Шекспир и история — страница 6 из 42

{31}

Что же касается различия между историей и драмой, то оно, по мнению Аристотеля, заключается в том, что драма базируется на сюжетном единстве и завершенности действия, история же имеет дело с серией разрозненных действий, сведенных воедино только рамками периода, независимо от того, завершены они или нет в указанных рамках. Другими словами, различие сводится к противопоставлению сюжетного единства хронологической общности.

Трагедия имитирует действия людей, история устанавливает факты. Цель трагедии пробудить страх и сострадание, и для достижения этого она изображает неожиданные смены фортуны, история же не преследует подобных целей. В итоге, если отвлечься от других черт, составляющих специфику драмы, в основе всех противопоставлений Аристотеля останется главное — различие между фактом и вымыслом (хотя, как мы видели, факт может приобрести всеобщность вымысла, но для этого он должен оказаться в контексте поэзии).{32}

Прежде всего, нельзя не заметить, что Аристотеля больше занимал вопрос, чем поэзия (включая драму) отличается от истории, нежели вопрос противоположный — чем история отличается от драмы. Точно так же мы мало что узнаем из его определений о целях истории. Однако и то немногое, что удается в этом плане выяснить, позволяет заключить, что Аристотель обосновывал не «художественную», а «научную» концепцию истории, т. е. истории как науки эмпирического факта, точно засвидетельствованного и правдиво описанного. Тем самым историку запрещалось сознательно преследовать цель эмоционального воздействия на читателя. Последнее должно всецело зависеть не от «искусства» историка, а от характера сообщаемых им фактов. Точно так же историк не «строит сюжет» — он ему задан содержанием былого. Словом, ориентация истории на фактическую сторону сообщаемого, пусть истина будет ограниченной, частичной, специфической, но фактически точной, — такова, как представляется Аристотелю, квинтэссенция истории.{33}

Однако, независимо от субъективных намерений, именно Аристотель не только не возвел барьеров между историей и поэзией, но поистине обосновал возможность их тесного «сотрудничества», более того, «творческого обмена» материалом и приемами его обработки. В самом деле, если истина вымысла есть истина более высокого порядка в сравнении с правдой эмпирического факта, то почему бы историку — поскольку он стремится к эмоциональному «потрясению» читателя — не прибегнуть к приемам трагедии, пусть даже и придется при этом отклониться от «частичной правды» факта во имя истины более высокой — «правды вымысла»? Путь к ней был намечен самим Аристотелем: следует только «правду факта» вставить в поэтический «контекст». В свою очередь, и поэзии временами излишне «сочинять»: в истории много событий, напоминающих «готовую драму», которая только и дожидается перенесения на сцену.

Разумеется, тенденция к отклонению от правды былого в интересах занятности исторического повествования древнее Аристотеля. Свидетельством может служить тот факт, что мифология и эпос долгие столетия питали и будоражили воображение не только поэтов и драматургов, но и историков, для которых множество сюжетов, заимствованных из этой поэтической сокровищницы народа, являлись «фактами», драгоценными слитками «истины».

**Данные ниже**.

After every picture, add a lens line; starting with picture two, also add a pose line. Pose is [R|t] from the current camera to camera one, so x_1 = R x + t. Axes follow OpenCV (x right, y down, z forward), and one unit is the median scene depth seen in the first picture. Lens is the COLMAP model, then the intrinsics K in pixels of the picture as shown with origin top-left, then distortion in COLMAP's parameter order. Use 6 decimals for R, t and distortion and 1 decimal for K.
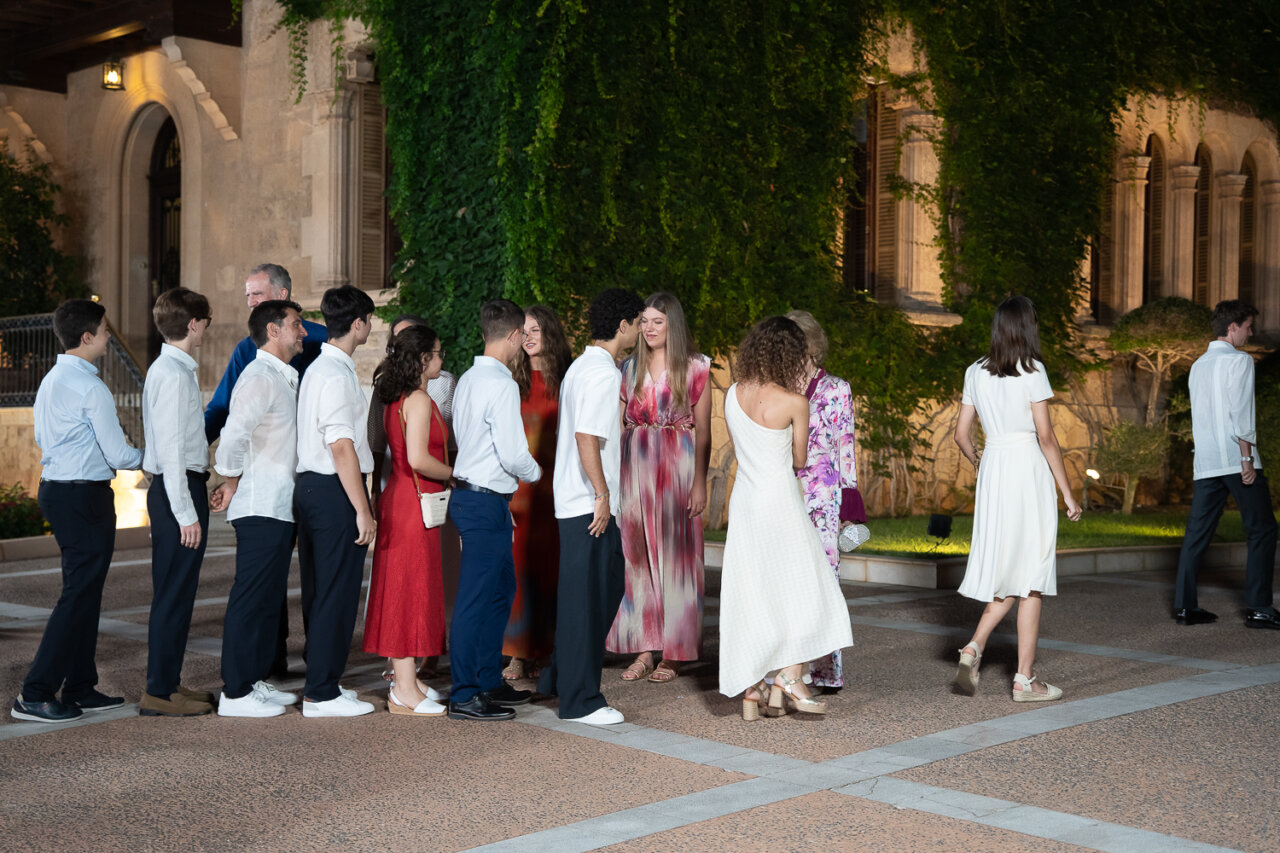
lens RADIAL K [[1884.7, 0, 640.0], [0, 1884.7, 426.5], [0, 0, 1]] dist [0.000208, 1.087472]
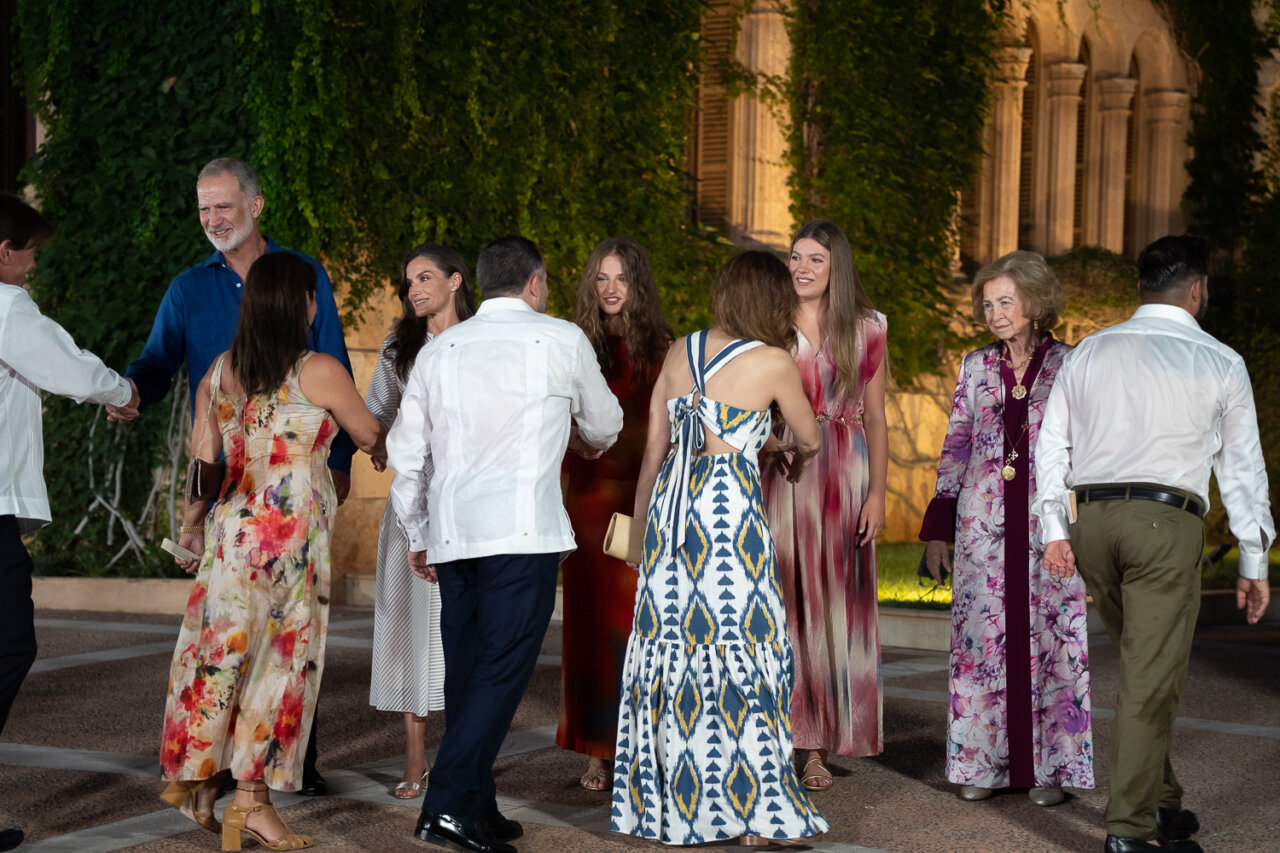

**Задания к работе**.
1. Сократите абзац текста об истории и драме, который начинается словами «Прежде всего, нельзя не заметить». Изложите его в виде списка и сохраните главные факты.
2. Проверьте по тексту об истории и драме, верны ли утверждения: (а) по Аристотелю, драма основана на сюжетном единстве и завершенности действия; (б) тенденция отклоняться от правды былого ради занятности повествования возникла лишь после Аристотеля; (в) цель трагедии — пробудить страх и сострадание. На каждое ответьте «да» или «нет» и приведите решающие слова текста точной цитатой.
3. Продолжите текст об истории и драме, начав сразу после его последнего предложения.

**Список ответов**.
1.
- Аристотеля больше занимало, чем поэзия отличается от истории, чем обратный вопрос. О целях истории его определения говорят мало.
- Он обосновывал не «художественную», а «научную» концепцию истории. В ней история понимается как наука о точно засвидетельствованном и правдиво описанном факте.
- Историку запрещалось сознательно стремиться к эмоциональному воздействию на читателя. Такое воздействие должно зависеть от характера фактов, а не от «искусства» историка.
- Историк не «строит сюжет», потому что сюжет задан содержанием былого.
- Квинтэссенция истории для Аристотеля — ориентация на фактическую сторону сообщаемого. Истина при этом может быть ограниченной и частичной, но должна быть фактически точной.

2.
(а) Да: «драма базируется на сюжетном единстве и завершенности действия».
(б) Нет: «тенденция к отклонению от правды былого в интересах занятности исторического повествования древнее Аристотеля».
(в) Да: «Цель трагедии пробудить страх и сострадание».

3.
И разве не о силе этой тенденции свидетельствует вошедшее в широкую практику, в особенности со времени Фукидида, сочинение историками «речей», будто бы произнесенных в свое время (точнее, таких, которые могли бы быть произнесены в данных обстоятельствах) героями, «объяснявшими» таким образом свои намерения, поступки.

В этом смысле попытка Аристотеля расчленить «предметную» область и приемы историографического и поэтического творчества может служить лишь свидетельством того, насколько сильна была тенденция к их смешению. И именно ей принадлежало будущее. Искусство занимательного рассказа оттеснило на долгие века проблему предметности, его фактической достоверности. В противовес Аристотелю Исократ прямо объявил историю риторикой. Эту тенденцию унаследовала и римская историография. Ко времени заимствования ею самого термина «история» его аристотелевский смысл был уже утрачен. Теперь слово относилось не к способу узнавания, а к узнанному и обозначало уже рассказ о событиях прошлого, т. е. центр тяжести был перенесен с исследования былого на повествование о нем. Вскоре «историей» называли уже всякий рассказ о любом случае, происшествии, действительном или вымышленном (в духе нынешнего «попал в историю», «интересная история» и т. п.).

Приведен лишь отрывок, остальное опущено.